Your AI agent's config is an unguarded door

#opensource #security #ai #devtools

A malicious npm install can quietly repoint your Claude Code agent at an attacker's server, and almost nothing is watching the file. Here is what I built, and why I refuse to call it prevention.

Your ~/.claude.json is a trust boundary, and nobody is guarding it.

That one file decides which servers your AI agent talks to, and it carries the tokens it uses to talk to them. It is plaintext. It is writable by anything that runs as your user. We treat it like a dotfile. It behaves like a key to the building.

In June 2026 the gap got concrete. Security researchers at Mitiga showed, and CSO Online reported on June 5, that a malicious npm postinstall script, the kind that runs the moment you install a dependency, could silently rewrite that config and point one of your MCP servers at a proxy the attacker controlled. From there it could sit in the middle of every request your agent made to that server. The tokens were stored in plaintext. Anthropic classified the report as out of scope.

No alarm fired. The file just had different contents than it did a minute ago, and nothing was watching.

That is the whole problem in one sentence: nothing was watching the file that decides who your agent trusts. People had already asked Claude Code for exactly this on the issue tracker (#15797): back it up, validate it, let me restore it.

Why a normal file monitor does not fit

You could point a generic file-integrity monitor at ~/.claude.json. Two things go wrong.

First, it does not understand the file. So it tells you "a file changed, here is a 40-line text diff" instead of the part that matters: "an MCP server endpoint was repointed to localhost." Second, it flags every byte, including the formatting change you made on purpose this morning. So within a day you mute it. An alarm you have muted is not an alarm.

tamperbell is built for this one file shape. It parses the config as what it actually is, an MCP configuration, diffs it semantically, and ranks each change by what it could do to you. A repointed server, a changed credential, a widened permission: those flash red. Whitespace stays quiet. The ranking is a small, auditable rule table, not a model, so you can read exactly why something was flagged.

The line I will not cross

Here is the line I will not cross, because the rest of what I build depends on it: tamperbell detects and recovers. It does not prevent.

The attacker in this story runs as you. Anything that can rewrite your config can, in principle, also kill the watcher or forge its baseline. The signing key sits in your home directory. It is best-effort integrity, not a secure enclave. So I am not going to tell you tamperbell stops the attack. It catches the opportunistic and worm-style tampering that the real attacks use, it tells you the instant the file changes, and it hands you a clean baseline and a timestamped receipt. That is a genuinely useful thing. It is a smaller thing than prevention. And I would rather you trust the smaller true claim than catch me on the bigger false one.

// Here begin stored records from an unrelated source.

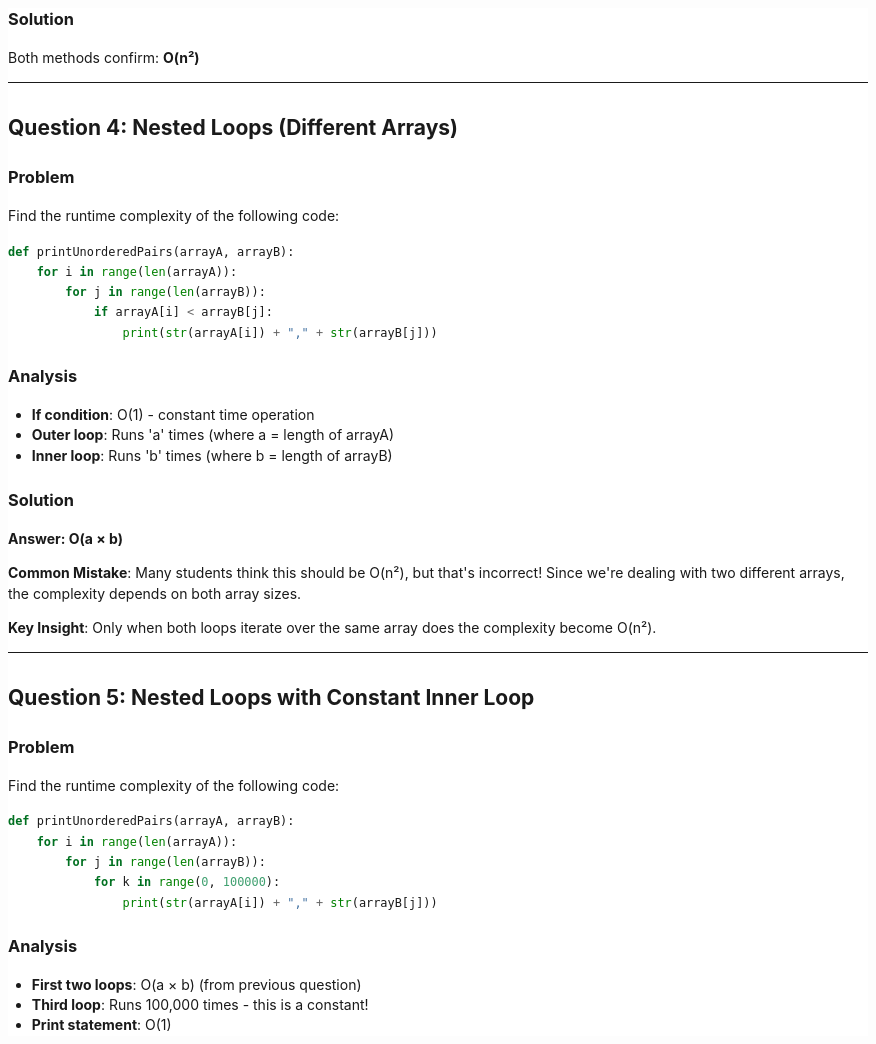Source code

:### Solution
Both methods confirm: **O(n²)**

---

## Question 4: Nested Loops (Different Arrays)

### Problem
Find the runtime complexity of the following code:

```python
def printUnorderedPairs(arrayA, arrayB):
    for i in range(len(arrayA)):
        for j in range(len(arrayB)):
            if arrayA[i] < arrayB[j]:
                print(str(arrayA[i]) + "," + str(arrayB[j]))
```

### Analysis
- **If condition**: O(1) - constant time operation
- **Outer loop**: Runs 'a' times (where a = length of arrayA)
- **Inner loop**: Runs 'b' times (where b = length of arrayB)

### Solution
**Answer: O(a × b)**

**Common Mistake**: Many students think this should be O(n²), but that's incorrect! Since we're dealing with two different arrays, the complexity depends on both array sizes.

**Key Insight**: Only when both loops iterate over the same array does the complexity become O(n²).

---

## Question 5: Nested Loops with Constant Inner Loop

### Problem
Find the runtime complexity of the following code:

```python
def printUnorderedPairs(arrayA, arrayB):
    for i in range(len(arrayA)):
        for j in range(len(arrayB)):
            for k in range(0, 100000):
                print(str(arrayA[i]) + "," + str(arrayB[j]))
```

### Analysis
- **First two loops**: O(a × b) (from previous question)
- **Third loop**: Runs 100,000 times - this is a constant!
- **Print statement**: O(1)
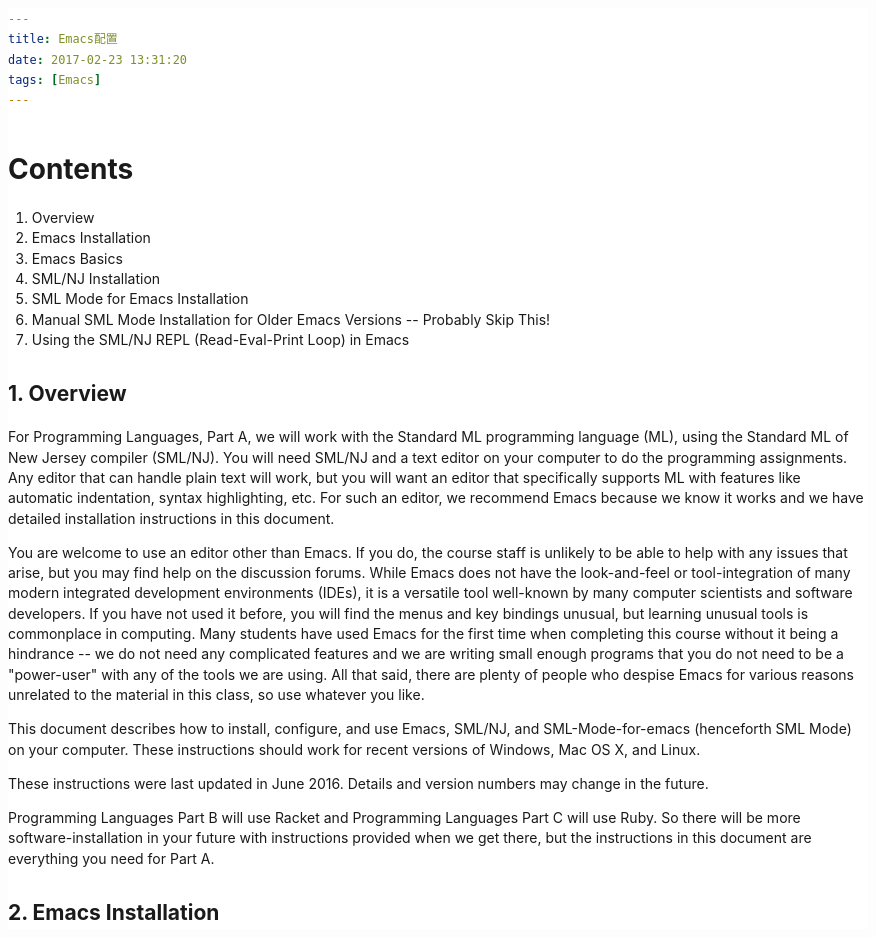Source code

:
 ```yaml
---
title: Emacs配置
date: 2017-02-23 13:31:20
tags: [Emacs]
---
```


# Contents

1. Overview
2. Emacs Installation
3. Emacs Basics
4. SML/NJ Installation
5. SML Mode for Emacs Installation
6. Manual SML Mode Installation for Older Emacs Versions -- Probably Skip This!
7. Using the SML/NJ REPL (Read-Eval-Print Loop) in Emacs


## 1. Overview

For Programming Languages, Part A, we will work with the Standard ML programming language (ML), using the Standard ML of New Jersey compiler (SML/NJ). You will need SML/NJ and a text editor on your computer to do the programming assignments. Any editor that can handle plain text will work, but you will want an editor that specifically supports ML with features like automatic indentation, syntax highlighting, etc. For such an editor, we recommend Emacs because we know it works and we have detailed installation instructions in this document.

You are welcome to use an editor other than Emacs. If you do, the course staff is unlikely to be able to help with any issues that arise, but you may find help on the discussion forums. While Emacs does not have the look-and-feel or tool-integration of many modern integrated development environments (IDEs), it is a versatile tool well-known by many computer scientists and software developers. If you have not used it before, you will find the menus and key bindings unusual, but learning unusual tools is commonplace in computing. Many students have used Emacs for the first time when completing this course without it being a hindrance -- we do not need any complicated features and we are writing small enough programs that you do not need to be a "power-user" with any of the tools we are using. All that said, there are plenty of people who despise Emacs for various reasons unrelated to the material in this class, so use whatever you like.

This document describes how to install, configure, and use Emacs, SML/NJ, and SML-Mode-for-emacs (henceforth SML Mode) on your computer. These instructions should work for recent versions of Windows, Mac OS X, and Linux.

These instructions were last updated in June 2016. Details and version numbers may change in the future.

Programming Languages Part B will use Racket and Programming Languages Part C will use Ruby. So there will be more software-installation in your future with instructions provided when we get there, but the instructions in this document are everything you need for Part A.

## 2. Emacs Installation
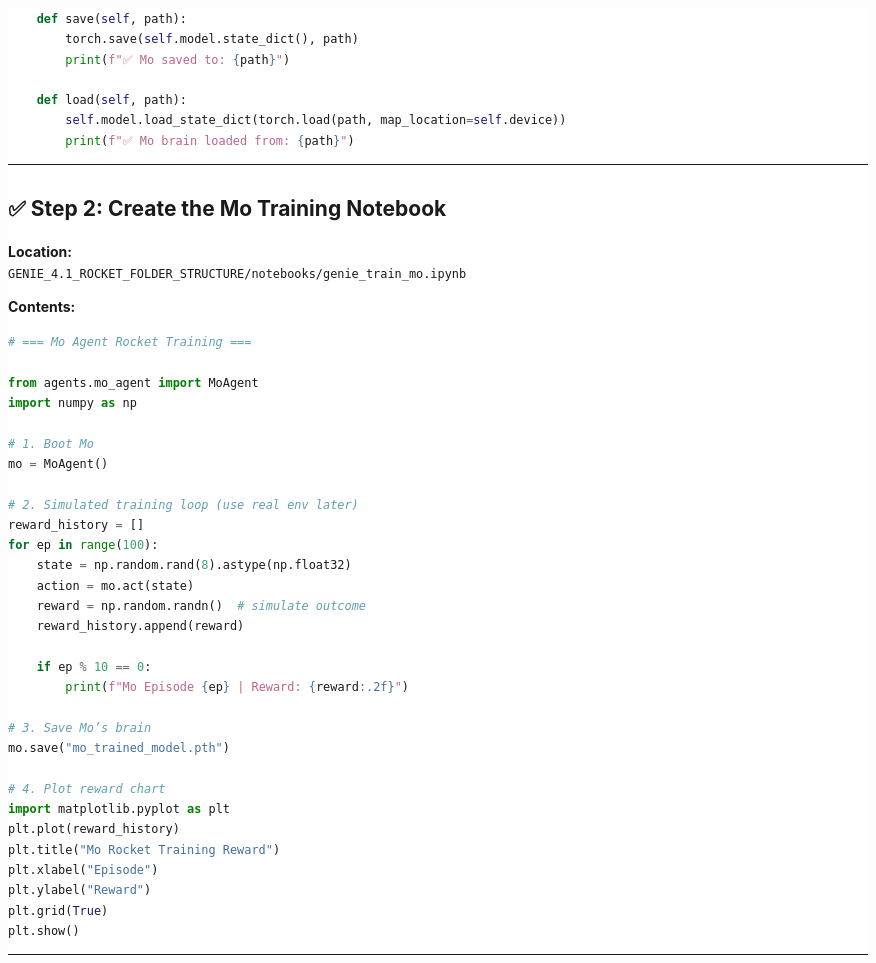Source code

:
 ```python
    def save(self, path):
        torch.save(self.model.state_dict(), path)
        print(f"✅ Mo saved to: {path}")

    def load(self, path):
        self.model.load_state_dict(torch.load(path, map_location=self.device))
        print(f"✅ Mo brain loaded from: {path}")
```

---

## ✅ Step 2: Create the Mo Training Notebook

**Location:**  
`GENIE_4.1_ROCKET_FOLDER_STRUCTURE/notebooks/genie_train_mo.ipynb`

**Contents:**

```python
# === Mo Agent Rocket Training ===

from agents.mo_agent import MoAgent
import numpy as np

# 1. Boot Mo
mo = MoAgent()

# 2. Simulated training loop (use real env later)
reward_history = []
for ep in range(100):
    state = np.random.rand(8).astype(np.float32)
    action = mo.act(state)
    reward = np.random.randn()  # simulate outcome
    reward_history.append(reward)

    if ep % 10 == 0:
        print(f"Mo Episode {ep} | Reward: {reward:.2f}")

# 3. Save Mo’s brain
mo.save("mo_trained_model.pth")

# 4. Plot reward chart
import matplotlib.pyplot as plt
plt.plot(reward_history)
plt.title("Mo Rocket Training Reward")
plt.xlabel("Episode")
plt.ylabel("Reward")
plt.grid(True)
plt.show()
```

---
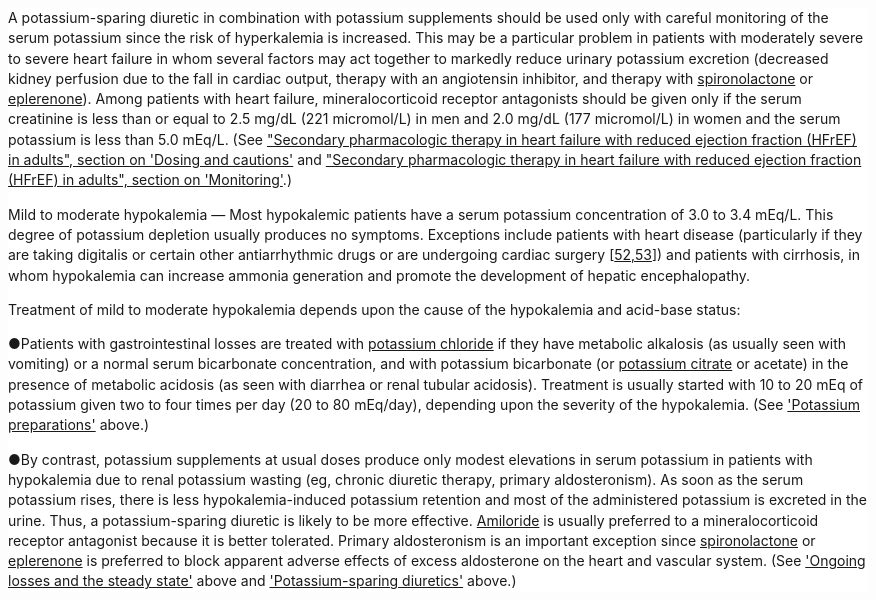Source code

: A potassium-sparing diuretic in combination with potassium supplements should be used only with careful monitoring of the serum potassium since the risk of hyperkalemia is increased. This may be a particular problem in patients with moderately severe to severe heart failure in whom several factors may act together to markedly reduce urinary potassium excretion (decreased kidney perfusion due to the fall in cardiac output, therapy with an angiotensin inhibitor, and therapy with [spironolactone](https://www.uptodate.com/contents/spironolactone-drug-information?topicRef=2297&source=see_link) or [eplerenone](https://www.uptodate.com/contents/eplerenone-drug-information?topicRef=2297&source=see_link)). Among patients with heart failure, mineralocorticoid receptor antagonists should be given only if the serum creatinine is less than or equal to 2.5 mg/dL (221 micromol/L) in men and 2.0 mg/dL (177 micromol/L) in women and the serum potassium is less than 5.0 mEq/L. (See ["Secondary pharmacologic therapy in heart failure with reduced ejection fraction (HFrEF) in adults", section on 'Dosing and cautions'](https://www.uptodate.com/contents/secondary-pharmacologic-therapy-in-heart-failure-with-reduced-ejection-fraction-hfref-in-adults?sectionName=Dosing%20and%20cautions&topicRef=2297&anchor=H4289292303&source=see_link#H4289292303) and ["Secondary pharmacologic therapy in heart failure with reduced ejection fraction (HFrEF) in adults", section on 'Monitoring'](https://www.uptodate.com/contents/secondary-pharmacologic-therapy-in-heart-failure-with-reduced-ejection-fraction-hfref-in-adults?sectionName=Monitoring&topicRef=2297&anchor=H3674126176&source=see_link#H3674126176).)

Mild to moderate hypokalemia — Most hypokalemic patients have a serum potassium concentration of 3.0 to 3.4 mEq/L. This degree of potassium depletion usually produces no symptoms. Exceptions include patients with heart disease (particularly if they are taking digitalis or certain other antiarrhythmic drugs or are undergoing cardiac surgery \[[52,53](https://www.uptodate.com/contents/clinical-manifestations-and-treatment-of-hypokalemia-in-adults/abstract/52,53)\]) and patients with cirrhosis, in whom hypokalemia can increase ammonia generation and promote the development of hepatic encephalopathy.

Treatment of mild to moderate hypokalemia depends upon the cause of the hypokalemia and acid-base status:

●Patients with gastrointestinal losses are treated with [potassium chloride](https://www.uptodate.com/contents/potassium-chloride-drug-information?topicRef=2297&source=see_link) if they have metabolic alkalosis (as usually seen with vomiting) or a normal serum bicarbonate concentration, and with potassium bicarbonate (or [potassium citrate](https://www.uptodate.com/contents/potassium-citrate-tablet-drug-information?topicRef=2297&source=see_link) or acetate) in the presence of metabolic acidosis (as seen with diarrhea or renal tubular acidosis). Treatment is usually started with 10 to 20 mEq of potassium given two to four times per day (20 to 80 mEq/day), depending upon the severity of the hypokalemia. (See ['Potassium preparations'](https://www.uptodate.com/contents/clinical-manifestations-and-treatment-of-hypokalemia-in-adults?source=history_widget#H3820784) above.)

●By contrast, potassium supplements at usual doses produce only modest elevations in serum potassium in patients with hypokalemia due to renal potassium wasting (eg, chronic diuretic therapy, primary aldosteronism). As soon as the serum potassium rises, there is less hypokalemia-induced potassium retention and most of the administered potassium is excreted in the urine. Thus, a potassium-sparing diuretic is likely to be more effective. [Amiloride](https://www.uptodate.com/contents/amiloride-drug-information?topicRef=2297&source=see_link) is usually preferred to a mineralocorticoid receptor antagonist because it is better tolerated. Primary aldosteronism is an important exception since [spironolactone](https://www.uptodate.com/contents/spironolactone-drug-information?topicRef=2297&source=see_link) or [eplerenone](https://www.uptodate.com/contents/eplerenone-drug-information?topicRef=2297&source=see_link) is preferred to block apparent adverse effects of excess aldosterone on the heart and vascular system. (See ['Ongoing losses and the steady state'](https://www.uptodate.com/contents/clinical-manifestations-and-treatment-of-hypokalemia-in-adults?source=history_widget#H23441650) above and ['Potassium-sparing diuretics'](https://www.uptodate.com/contents/clinical-manifestations-and-treatment-of-hypokalemia-in-adults?source=history_widget#H465021) above.)
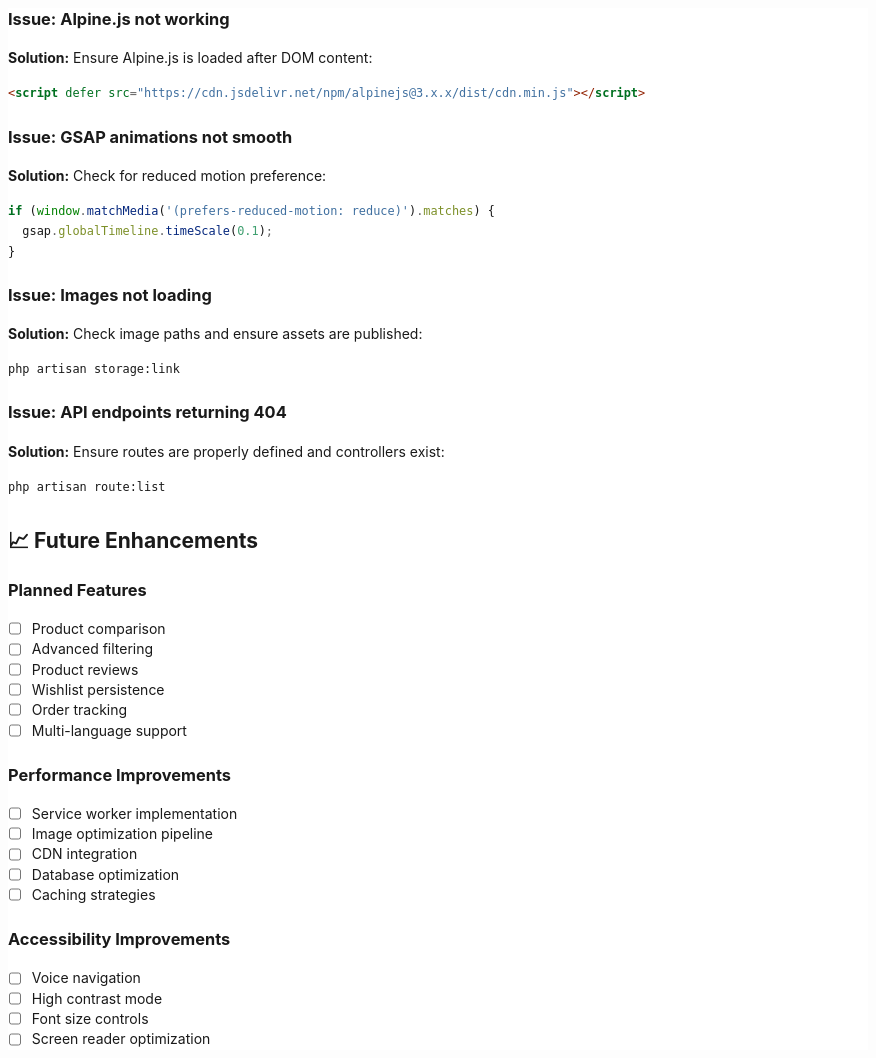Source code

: ### Issue: Alpine.js not working
**Solution:** Ensure Alpine.js is loaded after DOM content:

```html
<script defer src="https://cdn.jsdelivr.net/npm/alpinejs@3.x.x/dist/cdn.min.js"></script>
```

### Issue: GSAP animations not smooth
**Solution:** Check for reduced motion preference:

```javascript
if (window.matchMedia('(prefers-reduced-motion: reduce)').matches) {
  gsap.globalTimeline.timeScale(0.1);
}
```

### Issue: Images not loading
**Solution:** Check image paths and ensure assets are published:

```bash
php artisan storage:link
```

### Issue: API endpoints returning 404
**Solution:** Ensure routes are properly defined and controllers exist:

```bash
php artisan route:list
```

## 📈 Future Enhancements

### Planned Features
- [ ] Product comparison
- [ ] Advanced filtering
- [ ] Product reviews
- [ ] Wishlist persistence
- [ ] Order tracking
- [ ] Multi-language support

### Performance Improvements
- [ ] Service worker implementation
- [ ] Image optimization pipeline
- [ ] CDN integration
- [ ] Database optimization
- [ ] Caching strategies

### Accessibility Improvements
- [ ] Voice navigation
- [ ] High contrast mode
- [ ] Font size controls
- [ ] Screen reader optimization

This is the same discipline that runs through everything I build. veriscrape refuses to call a fetch OK unless it can prove the bytes are real. citeproof refuses to cite a source it cannot verify. tamperbell refuses to claim a guarantee it cannot keep. Verify the fetch, verify the claim, verify the toolchain. A tool that tells you the truth about your data has to start by telling you the truth about itself.

Try it

It pins your Claude Code configs to a signed baseline, watches them, and rings on any unblessed change with a risk-ranked diff. Restore the baseline in one keypress, or quarantine the tampered file as an evidence receipt. Local, offline, no account, no telemetry. Apache-2.0.

Watch your configs:

npx tamperbell watch

Run the real npm-postinstall attack against a throwaway sandbox and watch it ring:

npx tamperbell demo

Repo: https://github.com/san64777/tamperbell

npm: https://www.npmjs.com/package/tamperbell

It is early, and the threat model above is the contract. If you find a claim here, or in the code, that overstates what it does, that is the bug I most want reported.

Written by Sanjay Chauhan, who builds reliability and verification primitives for data and agent pipelines. Reach me at san64777@gmail.com.

Top comments (1)

Alex Shev • Jun 11

Agent config deserves the same suspicion as shell profile files or CI secrets. It quietly defines where the agent can connect, which tools it can call, and what trust assumptions it starts with.

The practical defense is boring but important: config diff review, allowlists for tool servers, clear ownership, and a way to detect unexpected changes. If the agent is powerful, its configuration is part of the security boundary.